Le Premier ministre hongrois Viktor Orbán reste dans l’œil de la tempête politique européenne. Cela conduit en effet à une aggravation du conflit non seulement entre Bruxelles et Budapest, mais désormais aussi entre les différentes institutions européennes. D’un côté le Parlement européen, qui critique l’érosion de l’État de droit en Hongrie, de l’autre le Conseil et la Commission, accusés d’avoir acheté le soutien du leader est-européen sur le dossier ukrainien en dégelant les fonds européens longtemps bloqués. .

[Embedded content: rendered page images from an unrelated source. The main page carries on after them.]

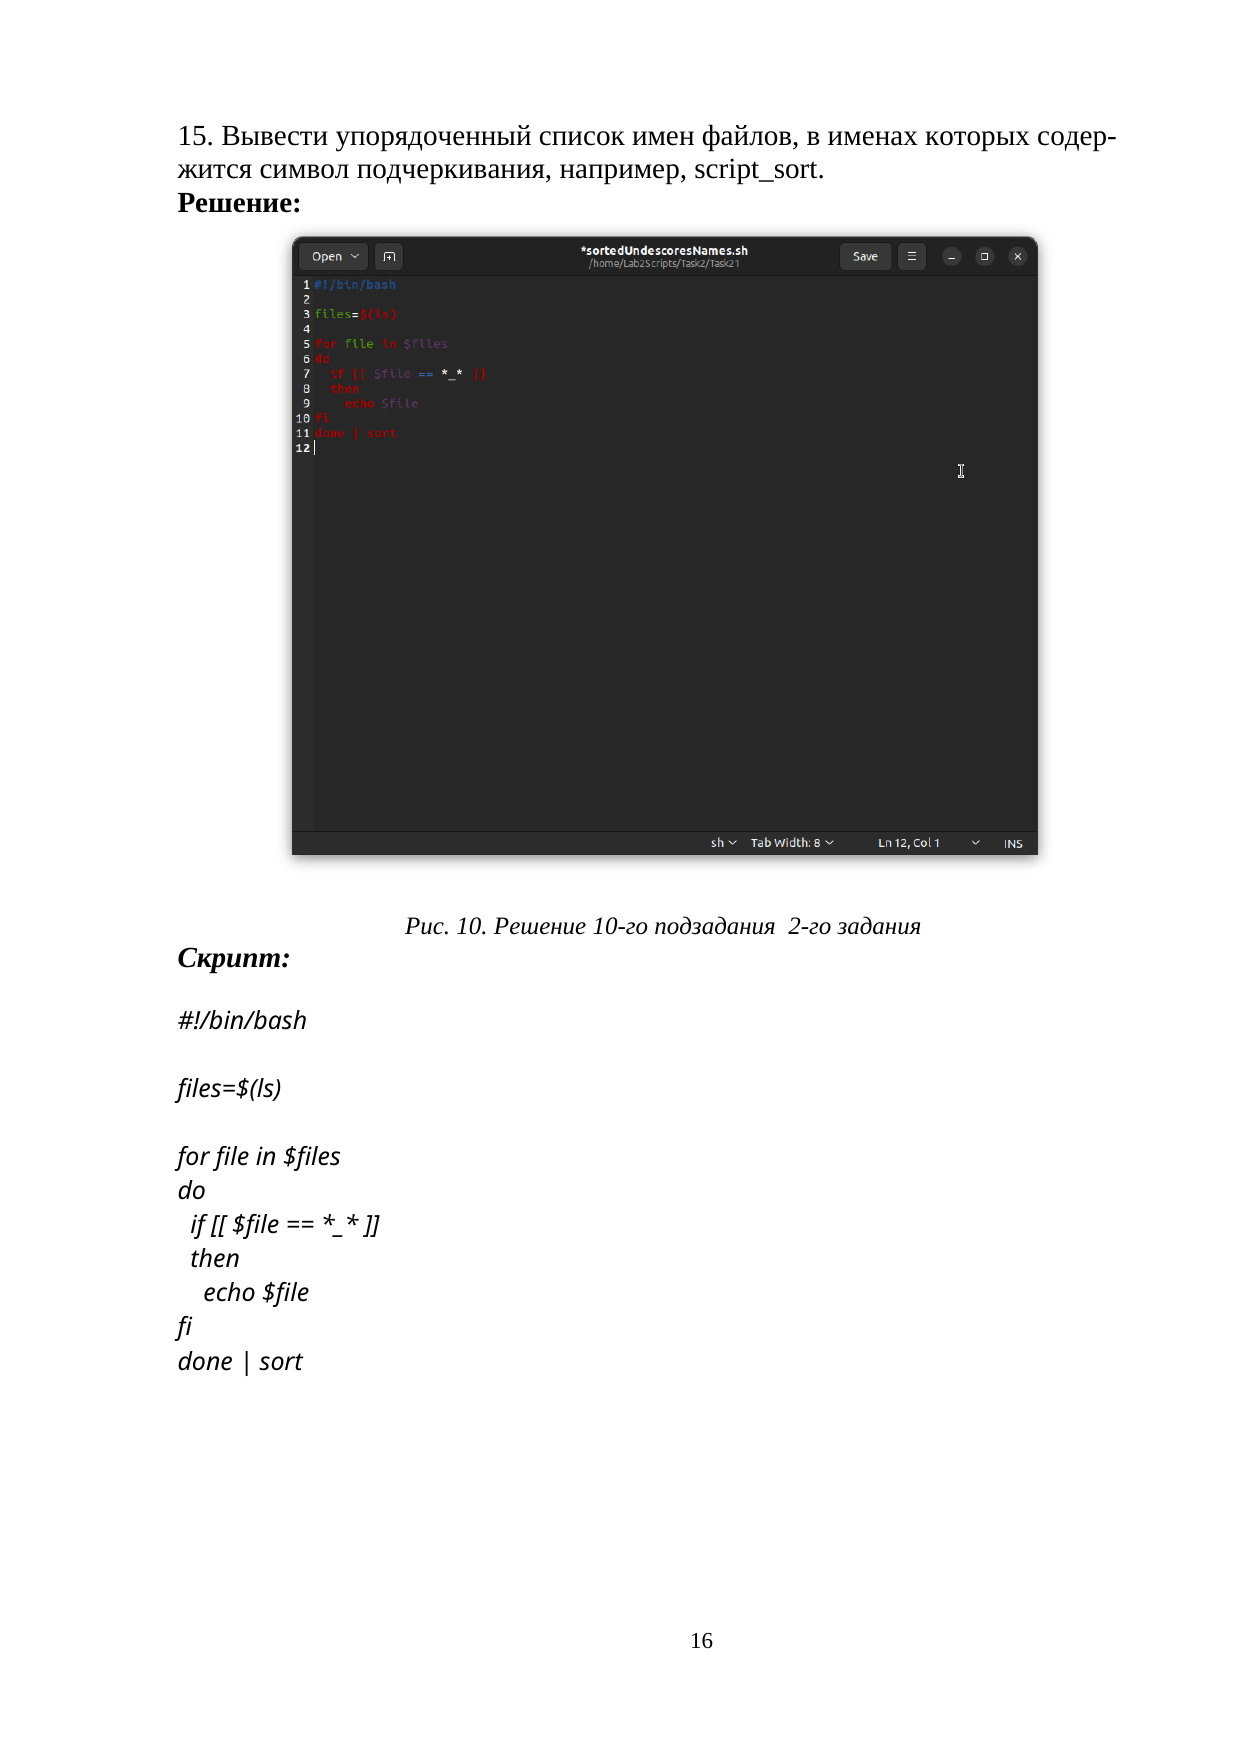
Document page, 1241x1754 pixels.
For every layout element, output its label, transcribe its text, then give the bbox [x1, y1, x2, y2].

text fi [177, 1309, 1152, 1343]
text Решение: [177, 185, 1152, 219]
text 15. Вывести упорядоченный список имен файлов, в именах которых содер- [177, 118, 1152, 152]
text жится символ подчеркивания, например, script_sort. [177, 152, 1152, 185]
text Скрипт: [177, 940, 1152, 974]
text Рис. 10. Решение 10-го подзадания 2-го задания [177, 911, 1152, 940]
text done | sort [177, 1343, 1152, 1377]
text for file in $files [177, 1139, 1152, 1173]
text files=$(ls) [177, 1071, 1152, 1105]
text then [177, 1241, 1152, 1275]
text do [177, 1173, 1152, 1207]
text if [[ $file == *_* ]] [177, 1207, 1152, 1241]
text echo $file [177, 1275, 1152, 1309]
picture [271, 218, 1058, 878]
text #!/bin/bash [177, 1002, 1152, 1037]
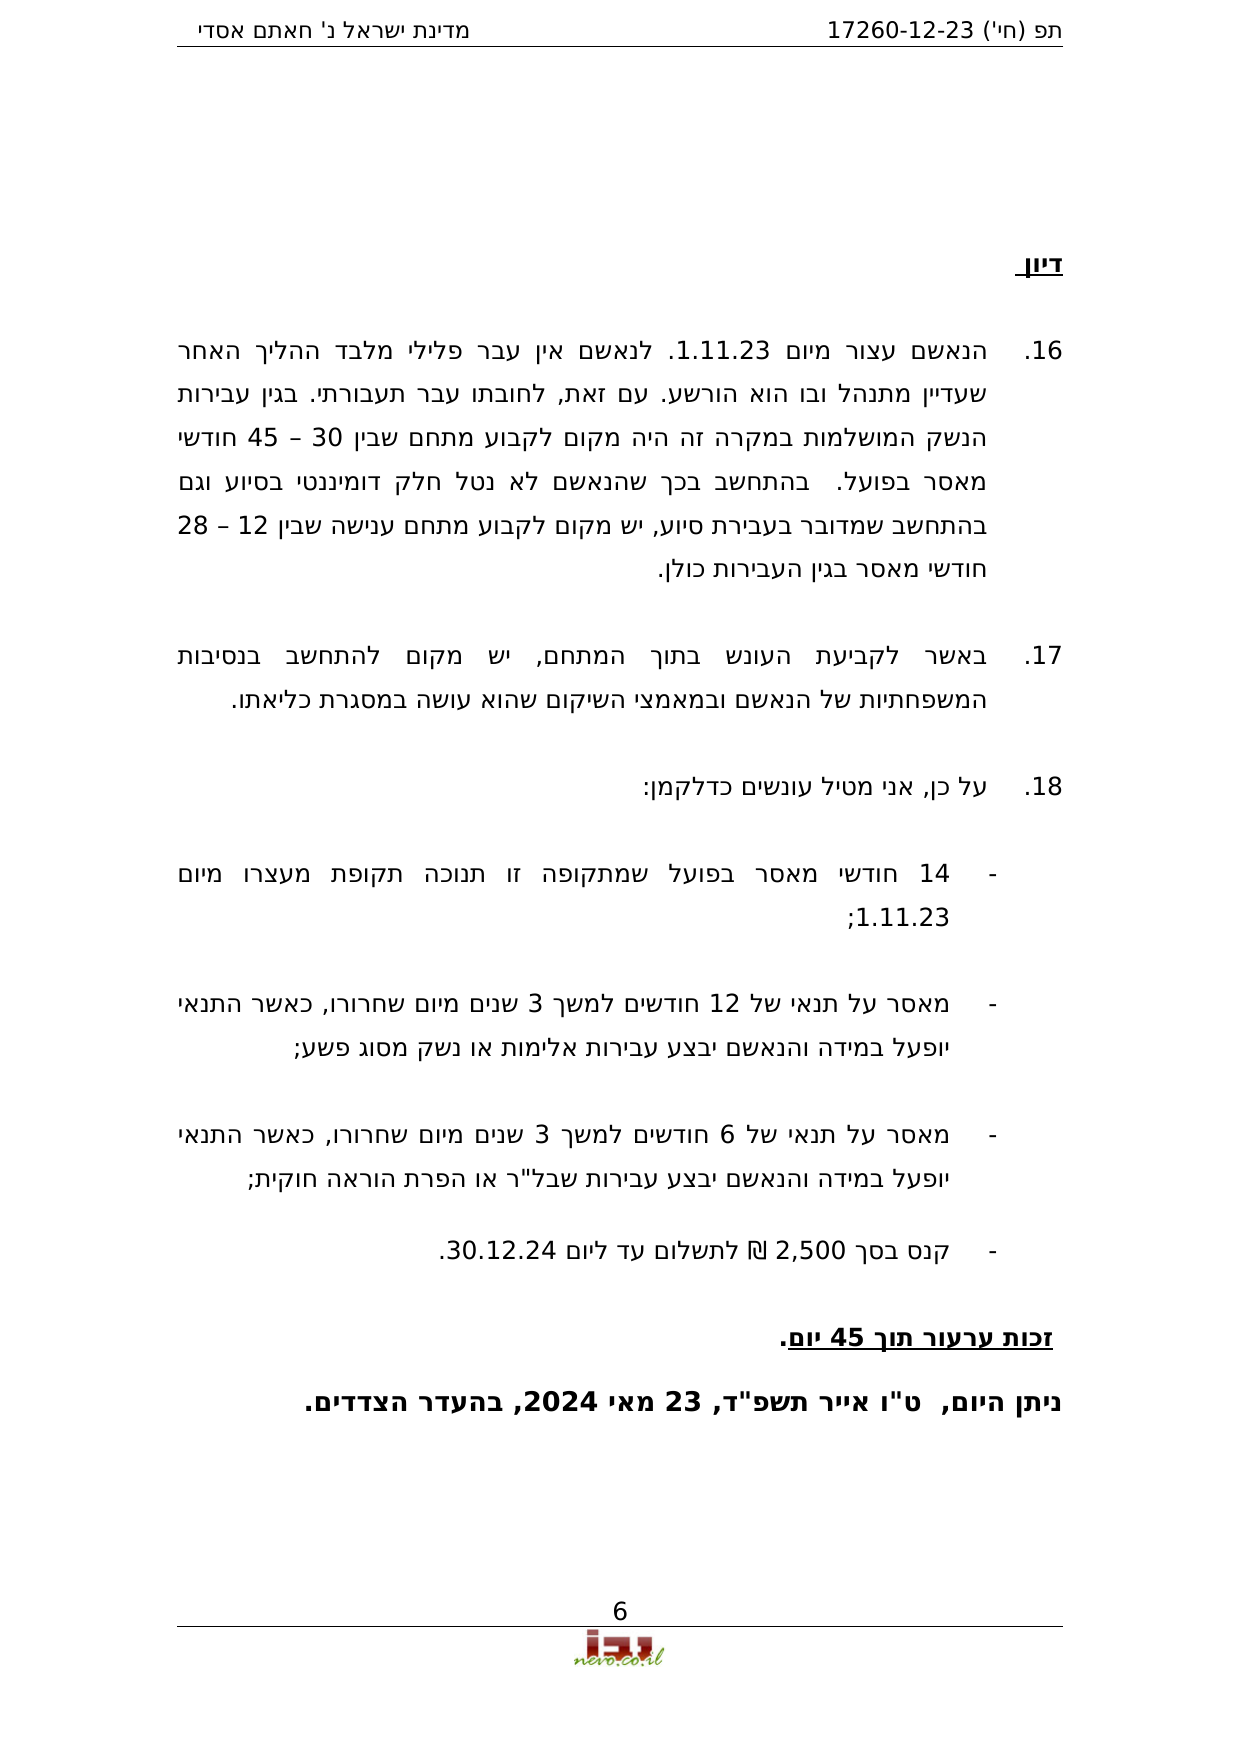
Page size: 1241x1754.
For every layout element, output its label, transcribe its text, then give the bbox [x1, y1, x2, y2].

list קנס בסך 2,500 ₪ לתשלום עד ליום 30.12.24. [177, 1237, 988, 1266]
picture [574, 1629, 666, 1667]
text 18. על כן, אני מטיל עונשים כדלקמן: [177, 772, 1063, 801]
text דיון [177, 249, 1063, 278]
list 14 חודשי מאסר בפועל שמתקופה זו תנוכה תקופת מעצרו מיום 1.11.23; [177, 859, 988, 932]
text ניתן היום, ט"ו אייר תשפ"ד, 23 מאי 2024, בהעדר הצדדים. [177, 1386, 1063, 1465]
text 16. הנאשם עצור מיום 1.11.23. לנאשם אין עבר פלילי מלבד ההליך האחר שעדיין מתנהל ובו הוא הורשע. עם זאת, לחובתו עבר תעבורתי. בגין עבירות הנשק המושלמות במקרה זה היה מקום לקבוע מתחם שבין 30 – 45 חודשי מאסר בפועל. בהתחשב בכך שהנאשם לא נטל חלק דומיננטי בסיוע וגם בהתחשב שמדובר בעבירת סיוע, יש מקום לקבוע מתחם ענישה שבין 12 – 28 חודשי מאסר בגין העבירות כולן. [177, 336, 1063, 584]
list מאסר על תנאי של 12 חודשים למשך 3 שנים מיום שחרורו, כאשר התנאי יופעל במידה והנאשם יבצע עבירות אלימות או נשק מסוג פשע; [177, 990, 988, 1063]
list מאסר על תנאי של 6 חודשים למשך 3 שנים מיום שחרורו, כאשר התנאי יופעל במידה והנאשם יבצע עבירות שבל"ר או הפרת הוראה חוקית; [177, 1120, 988, 1193]
text 17. באשר לקביעת העונש בתוך המתחם, יש מקום להתחשב בנסיבות המשפחתיות של הנאשם ובמאמצי השיקום שהוא עושה במסגרת כליאתו. [177, 642, 1063, 714]
text 5129371זכות ערעור תוך 45 יום. [177, 1323, 1063, 1353]
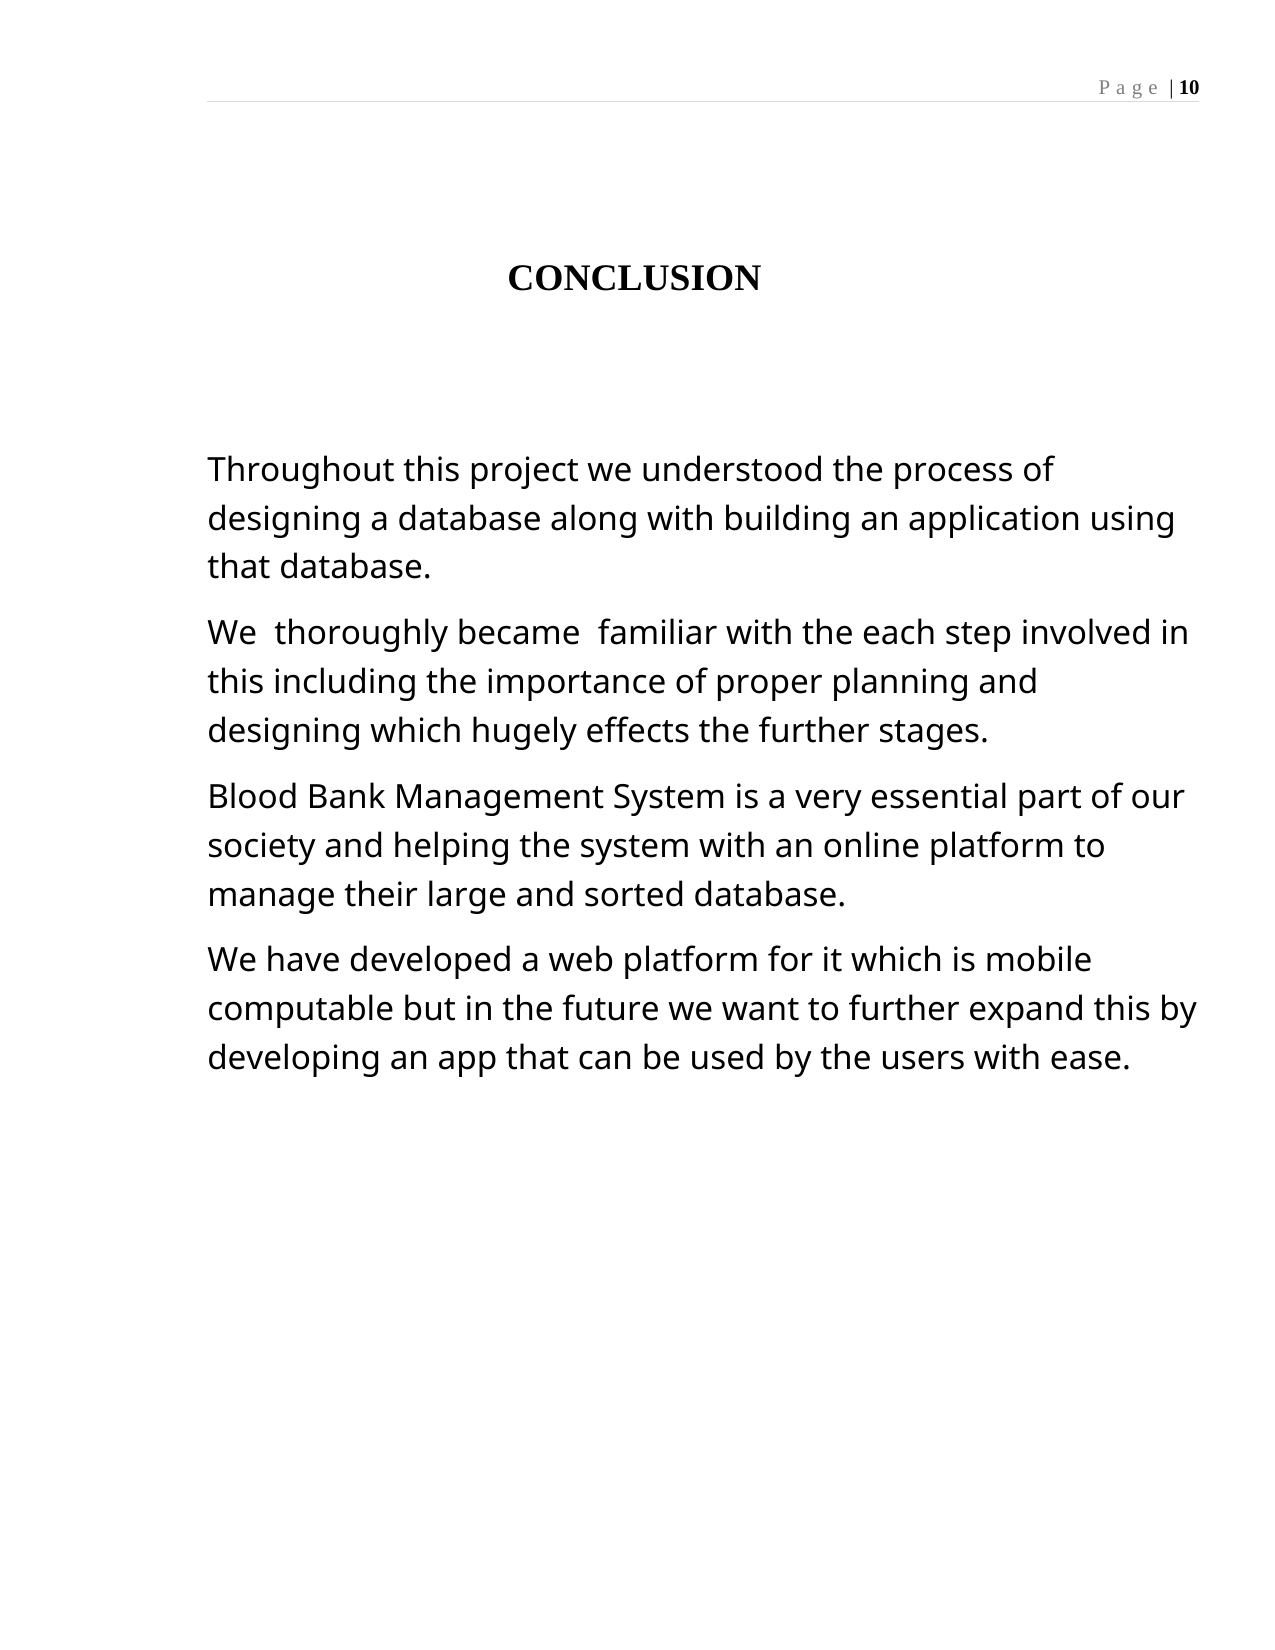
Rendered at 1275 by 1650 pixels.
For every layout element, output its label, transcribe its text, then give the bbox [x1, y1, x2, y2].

Les députés européens, réunis en séance plénière à Strasbourg, ont approuvé jeudi 18 janvier une résolution non contraignante mais hautement symbolique dans laquelle ils dénoncent une énième fois le démantèlement de la démocratie hongroise par le Premier ministre Orbán (qui se dit fièrement « antilibéral ») et son parti national-populiste, le Fidesz, avec lequel il gouverne le pays sans interruption depuis 2010. Jusqu’à présent, rien de nouveau.
Mais la véritable bombe politique risque d’exploser entre les mains de la Commission, contre laquelle l’assemblée dirigée par la Maltaise Roberta Metsola (compagne de parti d’Ursula von der Leyen elle-même) menace désormais de porter plainte pour annuler la décision de débloquer une partie des fonds européens. à destination de Budapest. Les députés ont souligné que parmi leurs prérogatives figure le pouvoir de saisir la Cour de justice de l’exécutif européen s’il ne remplit pas son rôle de « gardien des traités », dans la défense à la fois des valeurs et des intérêts financiers de l’Union. .
Au centre de la polémique se trouve ce qui s’est passé lors du dernier sommet des dirigeants des Vingt-Sept à la mi-décembre : pour éviter le veto d’Orbán (largement annoncé) sur l’ouverture des négociations d’adhésion de l’Ukraine au bloc, le La Commission a accepté le décaissement d’une partie des fonds communautaires qui seraient dus à la Hongrie, mais qui sont gelés en raison d’une série de réformes du gouvernement ultra-conservateur Fidesz qui, selon Bruxelles, violent l’État de droit. Gouvernement au chantage duquel, selon l’assemblée, la présidente von der Leyen aurait succombé.
Et il y a aussi quelque chose pour le Conseil, que la Chambre européenne accuse de n’avoir jamais fait sa part pour appliquer la procédure dite de l’article 7 du Traité sur l’UE (l’un des deux traités fondamentaux de l’Union), après que le Parlement l’avait activé en 2018. La procédure prévoit que les États membres peuvent priver un de leurs pairs de leur droit de vote au Conseil, lorsqu’une violation systématique et persistante des valeurs contenues dans l’article 2 du même traité est constatée (entre autres démocratie et État de droit).
Le mois dernier, disions-nous, le feu vert est venu pour verser 10,2 milliards dans les caisses de Budapest entre le Pnrr, les fonds de cohésion et d’autres financements, au moment même où le premier ministre hongrois quittait la salle où se votaient les négociations avec Kiev (qui étaient en cours d’approbation). à l’unanimité). Selon les estimations, cela ramènerait à 20 milliards les fonds européens encore gelés pour la Hongrie.
Mais peu importe à quel point l’hémicycle de Strasbourg agite le bâton, il semblerait que la stratégie de la carotte adoptée par la Commission porte déjà ses fruits. Le Premier ministre hongrois, qui, lors du sommet de décembre, a fait échouer une révision du budget pluriannuel de l’UE qui prévoyait le déboursement de 50 milliards supplémentaires pour soutenir Kiev, a en fait déclaré que le soutien à l’Ukraine peut venir sur une base nationale, modulé chaque année en fonction des besoins.
Une ouverture à des conseils plus doux qui pourraient annoncer de nouvelles tranches de financement à Budapest ? Ce n’est pas une hypothèse à exclure. Reste maintenant à savoir si les députés européens amèneront réellement la Commission à la barre de la Cour de justice de Luxembourg, ou s’il s’agira simplement du lancement retentissant de la longue campagne électorale qui nous accompagnera d’ici juin.
La goutte qui a fait déborder le vase, c’est qu’après les élections, le guide par intérim du Conseil européen pourrait être occupé par Orbán en juillet prochain : le siège sera laissé prématurément vacant par le Belge Charles Michel, qui se présentera comme député européen, et selon les règles actuelles, il devra être occupé par le chef du gouvernement qui occupe le siège à ce moment-là semestre de présidence. C’est-à-dire le hongrois.